* 課題一覧
- 1) 次の(a)〜(c)が抜粋と合っているかを、それぞれ「はい」か「いいえ」で答え、決め手となる抜粋の言葉をそのまま引用してください。(a) 筆者は、EQDと出会ったのは2016年の秋頃だったと思っている。(b) Peteは筆者の頼みを聞き入れ、Echoplexを郵送した。(c) 楽器フェアで、筆者はEQDの社長・副社長とその場で長く話し込んだ。
- 2) 抜粋で、PeteがEchoplexを郵送せず、友達のTakaに日本まで持って行ってもらおうとしたのはなぜか。一〜三文で説明して。

━━━━━ 抜粋 ━━━━━

村田善行(フーチーズ)
村田善行
僕がEQDと出会ったのは2016年の秋頃だったと思う。当時、アメリカに住むEchoplex Repairの達人Pete(ご存知Mr.Jimmy桜井さんやジョーボナマサのEchoplexも修理している人)からEchoplexを購入。Pete曰く「Echoplexは繊細な楽器だから、できれば手持ちで運びたい。俺の友達のTakaってヤツが9月に日本に行くらしいから、渡して持って行ってもらうわ」と。いやいや、そんな知らない人に手持ちでEchoplex運ばせるなんて申し訳ない…. 郵送で送ってよ、と言ってもPeteは話を聞かず。結局、2016年10月の楽器フェアに来場するという、その「Takaさん」がEchoplexを手持ちでアメリカから運んでくれることになった。ご存知の通り、Echoplexは結構な荷物だ。重いし、角ばっている… さらに壊れやすい。もし自分が東京からLAに運んでくれ、と頼まれたら即座に「イヤな顔」になるだろう。マジで。
Takaという人に申し訳ないなー、と思いつつ楽器フェア当日、クルーズのブースにいるとTakaさんがEchoplexを持って登場。恐縮しながら挨拶した。Takaさんは「いやー、Peteめっちゃいいやつなんでーよろしくー!」と言っている。いやどっちかと言うと「いいヤツ」は友達に頼まれて、わざわざ日本までこれ(EP-2)を運んでくれたアンタの方だろうよ…。すると、一緒にいた男女がニコニコしている。話を聞くと彼女たちがEQDの社長/副社長だという。その時は軽く挨拶をし、忙しそうに彼らは当時のEQD輸入元のブースへと向かっていった。私は仕事そっちのけでEchoplexをチェックして「良いもの買ったなー」と思っていた。状態の良いEP-2を入手して、メンテナンスしてくれただけでなく、さらにハンドキャリーで日本に運んでくれるなんて…Pete & Takaに感謝しかない。

━━━━━ データセットの内容 ━━━━━

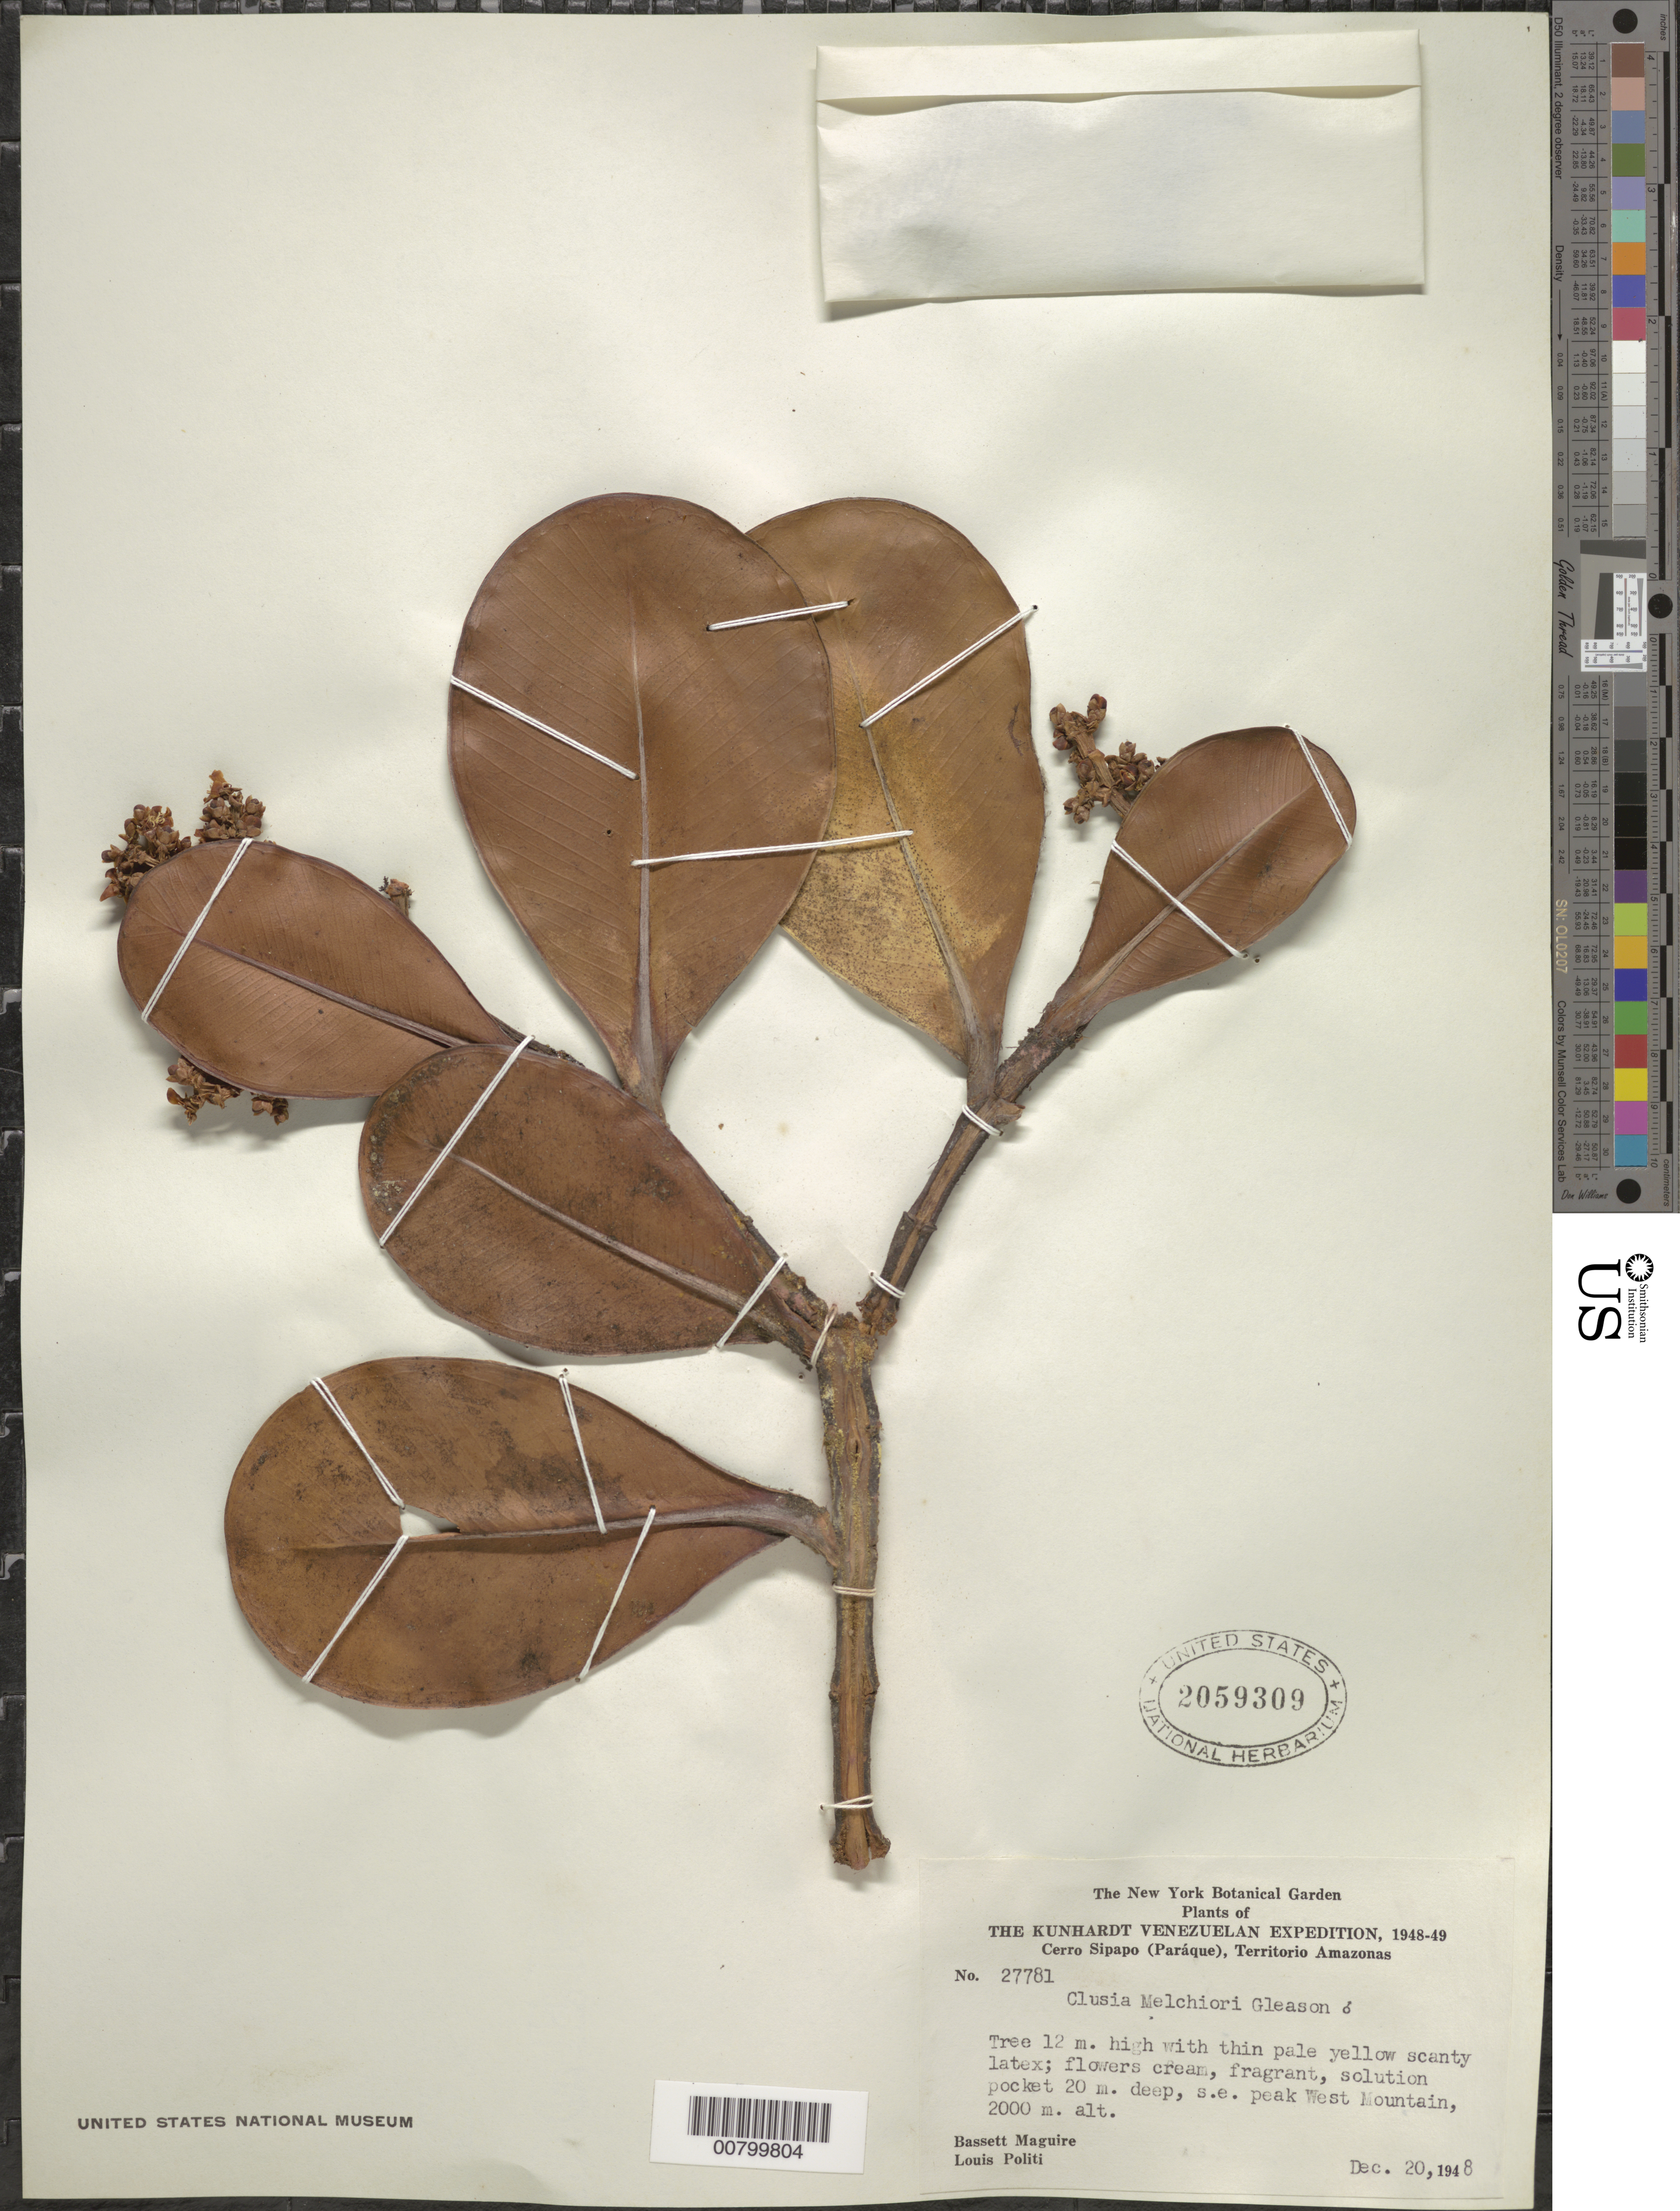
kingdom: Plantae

━━━━━

* 課題の結果
- 1)
(a) はい:「僕がEQDと出会ったのは2016年の秋頃だったと思う。」
(b) いいえ:「郵送で送ってよ、と言ってもPeteは話を聞かず。」
(c) いいえ:「その時は軽く挨拶をし、忙しそうに彼らは当時のEQD輸入元のブースへと向かっていった。」

- 2) PeteはEchoplexを繊細な楽器だと考えており、できれば手持ちで運びたかった。そこで、9月に日本へ行くらしい友達のTakaに渡して、持って行ってもらうことにした。